Adding (somehow) the concept names and descriptions to the CSV export (these could be separate files).
With those in place, we could look into modifying the OCL import module to support importing from CSV files rather than just the JSON files. That would at least get us to a point where we could export CSVs from OCL, check them into source control and load them into an OpenMRS instance.
This wouldn’t solve all the problems raised in this thread (the CSVs would likely still not be suitable for manual human review) but it might be some concrete steps in that direction.
There are, I think, two fundamental challenges here:
The OpenMRS Concept Dictionary itself is fairly complex (it’s comprised of 24 different tables) and needs to be simplified to be in a format suitable for human review.

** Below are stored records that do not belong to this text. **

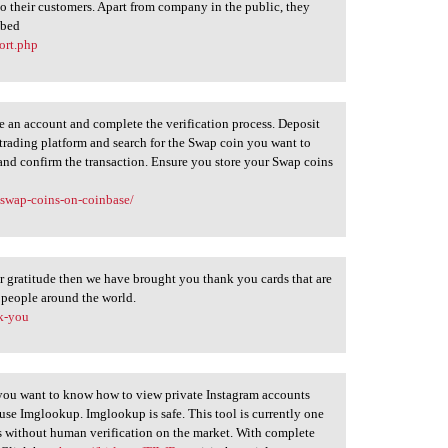
 to their customers. Apart from company in the public, they
 bed
ort.php
 an account and complete the verification process. Deposit
 trading platform and search for the Swap coin you want to
and confirm the transaction. Ensure you store your Swap coins
-swap-coins-on-coinbase/
ur gratitude then we have brought you thank you cards that are
 people around the world.
nk-you
 you want to know how to view private Instagram accounts
use Imglookup. Imglookup is safe. This tool is currently one
ls without human verification on the market. With complete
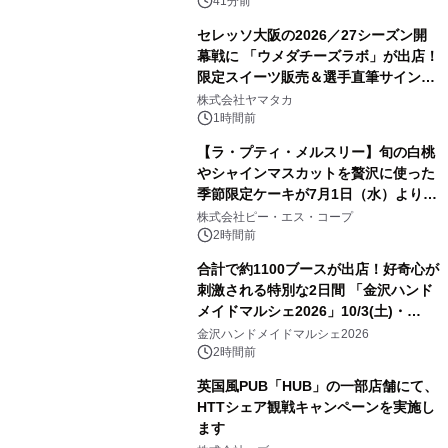
41分前
セレッソ大阪の2026／27シーズン開
幕戦に 「ウメダチーズラボ」が出店！
限定スイーツ販売＆選手直筆サイング
ッズが当たる抽選会を 8月8日に開催
株式会社ヤマタカ
1時間前
【ラ・プティ・メルスリー】旬の白桃
やシャインマスカットを贅沢に使った
季節限定ケーキが7月1日（水）より順
次登場！
株式会社ピー・エス・コープ
2時間前
合計で約1100ブースが出店！好奇心が
刺激される特別な2日間 「金沢ハンド
メイドマルシェ2026」10/3(土)・
10/4(日)開催
金沢ハンドメイドマルシェ2026
2時間前
英国風PUB「HUB」の一部店舗にて、
HTTシェア観戦キャンペーンを実施し
ます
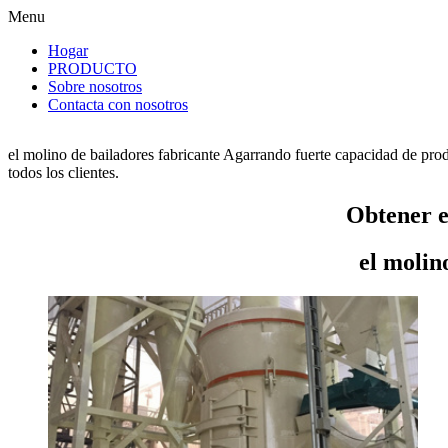
Menu
Hogar
PRODUCTO
Sobre nosotros
Contacta con nosotros
el molino de bailadores fabricante Agarrando fuerte capacidad de prod
todos los clientes.
Obtener e
el molin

Iniz is a solid proposal for what such a simplified format could look like.
The OCL data model is very different from OpenMRS.

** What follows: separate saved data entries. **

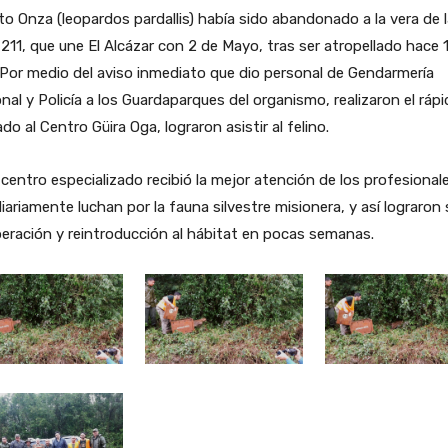
to Onza (leopardos pardallis) había sido abandonado a la vera de 
211, que une El Alcázar con 2 de Mayo, tras ser atropellado hace 
 Por medio del aviso inmediato que dio personal de Gendarmería
nal y Policía a los Guardaparques del organismo, realizaron el ráp
ado al Centro Güira Oga, lograron asistir al felino.
 centro especializado recibió la mejor atención de los profesional
iariamente luchan por la fauna silvestre misionera, y así lograron 
eración y reintroducción al hábitat en pocas semanas.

2 is more or less the problem that the OCL subscription / import module aims to solve. 1 is a harder problem, but if we can agree on some heuristics to simplify things (though with Iniz and especially @mseaton’s contributions over the past year) we’re getting closer to getting the simplifications to the right point (at this point the only major simplification we make is that Iniz only supports SAME-AS mappings; I’m also not quite so clear on how Iniz would support more exotic things like complex concepts).
I’ve done a little experimentation on converting from OCL to iniz CSV format. Here’s my Python Notebook using the CIEL’s COVID-19 Starter Set as an example and the resulting CSV (with its 86 columns ).
Some observations from my experimentation:
The CSV format is customized with special rules for column names
There are limitations on what can be represented in CSV format (e.g., controlling preferred names doubles the number of name columns)
The columns for the CSV format varies depending on which concepts are exported
The CSV can be optimized for humans (column ordering) and for Iniz (row ordering to minimize missing dependencies)
We could use a script like the one in my experiment to make it simple to generate a CSV from an OCL export wherever the full detail of the OCL export isn’t needed and a CSV format is preferred.